What this movie needs it someone who is both a big star and a great Shakespearean actor. Fortunately, this movie has one.

Kevin Kline as Bottom with the fairies

Bottom to the Rescue

The emotional heart of this version of the Dream is focused firmly on Bottom, and that’s a wise choice. Kevin Kline is an Oscar-winning comedy actor, a top-billed star and with the gift of investing his roles with added poignancy. He’d earned a Tony for his role as the Pirate King in the The Pirates of Penzance. And best of all, he’d played leading roles at the New York Shakespeare Festival. Kline is the real deal – a Hollywood star and a bona fide Shakespeare actor.

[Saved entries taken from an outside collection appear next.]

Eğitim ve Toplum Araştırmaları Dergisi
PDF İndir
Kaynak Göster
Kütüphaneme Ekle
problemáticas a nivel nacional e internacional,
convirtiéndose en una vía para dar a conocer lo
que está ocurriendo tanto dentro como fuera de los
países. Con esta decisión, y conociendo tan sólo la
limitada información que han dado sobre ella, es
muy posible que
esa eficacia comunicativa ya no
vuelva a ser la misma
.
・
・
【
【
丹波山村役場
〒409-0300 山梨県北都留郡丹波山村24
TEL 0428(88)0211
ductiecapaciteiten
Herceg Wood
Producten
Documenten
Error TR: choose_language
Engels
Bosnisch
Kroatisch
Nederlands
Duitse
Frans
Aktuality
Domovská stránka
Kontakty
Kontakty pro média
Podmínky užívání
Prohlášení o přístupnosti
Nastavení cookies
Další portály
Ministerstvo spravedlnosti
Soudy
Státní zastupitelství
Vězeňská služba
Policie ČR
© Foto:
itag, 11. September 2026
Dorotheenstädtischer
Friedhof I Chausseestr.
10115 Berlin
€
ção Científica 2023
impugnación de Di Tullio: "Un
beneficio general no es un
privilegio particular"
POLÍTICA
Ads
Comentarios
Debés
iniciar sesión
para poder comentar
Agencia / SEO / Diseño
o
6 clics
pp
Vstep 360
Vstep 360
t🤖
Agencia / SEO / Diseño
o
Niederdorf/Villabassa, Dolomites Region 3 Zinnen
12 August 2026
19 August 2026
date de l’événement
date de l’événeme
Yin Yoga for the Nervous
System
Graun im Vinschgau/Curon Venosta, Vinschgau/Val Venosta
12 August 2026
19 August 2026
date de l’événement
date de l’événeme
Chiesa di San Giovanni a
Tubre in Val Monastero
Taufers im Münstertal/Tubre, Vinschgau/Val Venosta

Hoffman adds more depth to Bottom’s role by giving the character a wife, not even alluded to in Shakespeare’s play. We feel his loss and regret over a life not lived as well as he’d wish. This Bottom is also a much classier dresser than he’s normally portrayed. Bottom may be a failure, but he’s a failure that’s trying to look good.

Roger Rees, Sam Rockwell and the other mechanicals in 1999's A Midsummer Night's Dream

Peter Quince, played superbly by Roger Rees – a veteran of the American sitcom Cheers and Britain’s Royal Shakespeare Company – has pinned all his hopes on Bottom. In the end, their play succeeds more on the previously unknown acting talents of Flute, portrayed by Sam Rockwell.

As Bottom observes the fairy magic blessing the land, we feel that mix of victory and sadness. He’s a fool coming to terms with his foolishness.

Stanley Tucci as a street sweeper Puck

Concluding thoughts

This film benefits from the splendid Italian locations – with daytime scenes drenched in golden sun. Hoffman’s made smart choices in casting Kevin Kline as Bottom and Stanley Tucci as Puck.

Unfortunately, it suffers a bit in that battle between verisimilitude and fantasy. It’s fairy-tale world while well-constructed rings not quite true, and with the benefit of hindsight seems very 1990s. The more regrettable stunt casting also feels very much of its time.